PROBLEM 1
From the review of "Double Trouble," list every person's name that appears, whether a character, a writer or a performer.
PROBLEM 2
In the review of "Double Trouble," how many characters does the two-man show have?
PROBLEM 3
Please pick up the review of "Double Trouble" after its final sentence and continue writing it.
PROVIDED TEXT below:
REVIEW — It's 1941, and songwriting brothers Jimmy and Bobby have landed in Hollywood on a do-or-die mission: Write a hit song for dictatorial studio head Merwin M. Garner's latest movie. Oh, and do it by this afternoon, or else.
It's 1941, and songwriting brothers Jimmy and Bobby have landed in Hollywood on a do-or-die mission: Write a hit song for dictatorial studio head Merwin M. Garner's latest movie. Oh, and do it by this afternoon, or else.
If it sounds vaguely familiar, it should. Writers Bob and Jim Walton have crammed their small musical tour-de-farce "Double Trouble" with an actor's trunk-full of tropes from Hollywood's Golden Age.
In the production of "Double Trouble" that opened Friday night at Oregon Cabaret Theatre, the familiarity of the material acts as a sort of shorthand that frees up the audience to sit back and take in the comic song and dance of John Keating and Galen Schloming, who play the brothers, and on trying to keep track of the amusing mechanics of a two-man show with 11 characters.
A tune called "Just the Two of Us" sets the scene. The brothers are in this together. They can hardly believe their luck. And they are naive. Not hicks from the sticks, exactly (they've worked on Broadway), but fish out of water in the shark tank that is Hollywood.
End of PROVIDED TEXT.
DATA LISTING below:
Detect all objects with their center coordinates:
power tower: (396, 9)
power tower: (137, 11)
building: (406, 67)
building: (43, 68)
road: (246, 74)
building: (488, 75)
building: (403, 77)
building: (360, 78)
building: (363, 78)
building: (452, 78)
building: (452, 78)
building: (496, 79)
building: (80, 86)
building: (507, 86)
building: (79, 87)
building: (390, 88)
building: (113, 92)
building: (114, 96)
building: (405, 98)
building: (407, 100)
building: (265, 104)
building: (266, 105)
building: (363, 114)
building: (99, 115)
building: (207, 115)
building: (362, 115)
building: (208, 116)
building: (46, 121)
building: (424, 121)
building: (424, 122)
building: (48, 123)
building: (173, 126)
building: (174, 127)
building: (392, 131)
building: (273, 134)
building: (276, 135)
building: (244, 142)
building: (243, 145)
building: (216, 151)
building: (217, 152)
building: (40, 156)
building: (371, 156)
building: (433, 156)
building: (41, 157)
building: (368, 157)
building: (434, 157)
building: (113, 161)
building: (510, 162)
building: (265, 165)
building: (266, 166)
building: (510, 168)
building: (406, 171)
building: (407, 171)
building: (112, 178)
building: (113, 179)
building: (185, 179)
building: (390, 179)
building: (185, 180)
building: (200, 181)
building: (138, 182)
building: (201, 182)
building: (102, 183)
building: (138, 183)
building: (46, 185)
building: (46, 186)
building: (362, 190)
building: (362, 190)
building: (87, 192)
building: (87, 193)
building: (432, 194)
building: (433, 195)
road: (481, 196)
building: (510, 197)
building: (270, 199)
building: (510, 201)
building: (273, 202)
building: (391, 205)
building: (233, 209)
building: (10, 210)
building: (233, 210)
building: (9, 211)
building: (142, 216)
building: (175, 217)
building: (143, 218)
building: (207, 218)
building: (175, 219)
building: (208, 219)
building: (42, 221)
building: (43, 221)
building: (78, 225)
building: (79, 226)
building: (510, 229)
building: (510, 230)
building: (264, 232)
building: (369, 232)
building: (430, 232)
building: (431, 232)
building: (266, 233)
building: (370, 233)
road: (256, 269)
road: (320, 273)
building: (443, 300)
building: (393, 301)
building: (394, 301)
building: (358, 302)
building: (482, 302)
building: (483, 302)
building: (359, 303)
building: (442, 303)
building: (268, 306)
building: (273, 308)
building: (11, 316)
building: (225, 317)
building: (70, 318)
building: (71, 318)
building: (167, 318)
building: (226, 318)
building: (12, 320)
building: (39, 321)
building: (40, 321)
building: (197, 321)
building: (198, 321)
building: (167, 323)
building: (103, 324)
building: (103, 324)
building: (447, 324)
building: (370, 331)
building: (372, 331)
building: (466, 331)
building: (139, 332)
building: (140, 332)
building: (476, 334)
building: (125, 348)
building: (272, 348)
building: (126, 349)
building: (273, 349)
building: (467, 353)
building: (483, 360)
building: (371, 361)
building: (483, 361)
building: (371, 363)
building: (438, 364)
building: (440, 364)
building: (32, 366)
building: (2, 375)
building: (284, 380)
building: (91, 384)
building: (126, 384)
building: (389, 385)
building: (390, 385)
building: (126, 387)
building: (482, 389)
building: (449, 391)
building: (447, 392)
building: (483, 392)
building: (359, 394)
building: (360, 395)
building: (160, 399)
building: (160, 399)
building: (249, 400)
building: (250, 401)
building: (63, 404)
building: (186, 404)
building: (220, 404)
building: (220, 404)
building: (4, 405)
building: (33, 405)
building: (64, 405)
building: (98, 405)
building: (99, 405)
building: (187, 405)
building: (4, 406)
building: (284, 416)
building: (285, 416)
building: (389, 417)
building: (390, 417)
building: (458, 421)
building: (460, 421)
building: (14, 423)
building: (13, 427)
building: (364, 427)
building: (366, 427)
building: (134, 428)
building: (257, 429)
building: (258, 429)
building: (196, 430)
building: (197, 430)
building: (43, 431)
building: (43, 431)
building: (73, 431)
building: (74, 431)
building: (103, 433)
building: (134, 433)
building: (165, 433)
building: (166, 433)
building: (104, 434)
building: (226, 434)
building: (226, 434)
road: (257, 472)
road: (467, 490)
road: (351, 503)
End of DATA LISTING.
EXERCISE RESULT 1
Jimmy, Bobby, Merwin M. Garner, Bob Walton, Jim Walton, John Keating, Galen Schloming

EXERCISE RESULT 2
11

EXERCISE RESULT 3
What plot there is revolves around the boys' dealings with the series of bizarre characters they meet as they hole up in the studio's writers' cottage trying to compose a song called "Gotcha." There's improbably old, narcoleptic sound engineer Bix Minky, nerdy intern Seymour Beckley, sexy starlet Rebecca Lefleurdelemaganis, and many others.
To say the humor is broad is like saying the Grand Canyon is a big ditch. "Your face looks a little pail," Bobby says to fast-talking agent Swifty Morris as he staggers out of a broom closet with a bucket on his head.
"Are you British?" Bobby asks flamboyant director Preston Creest. "No," Creest answers in that upper-crusty accent favored by many 1930s movie stars, "Just affected."
When femme fatale Lefleurdelemaganis (Keating in drag) seductively tells Bobby she wants to be a big star with her chest crushed against his face, he blurts, "You're already pretty big."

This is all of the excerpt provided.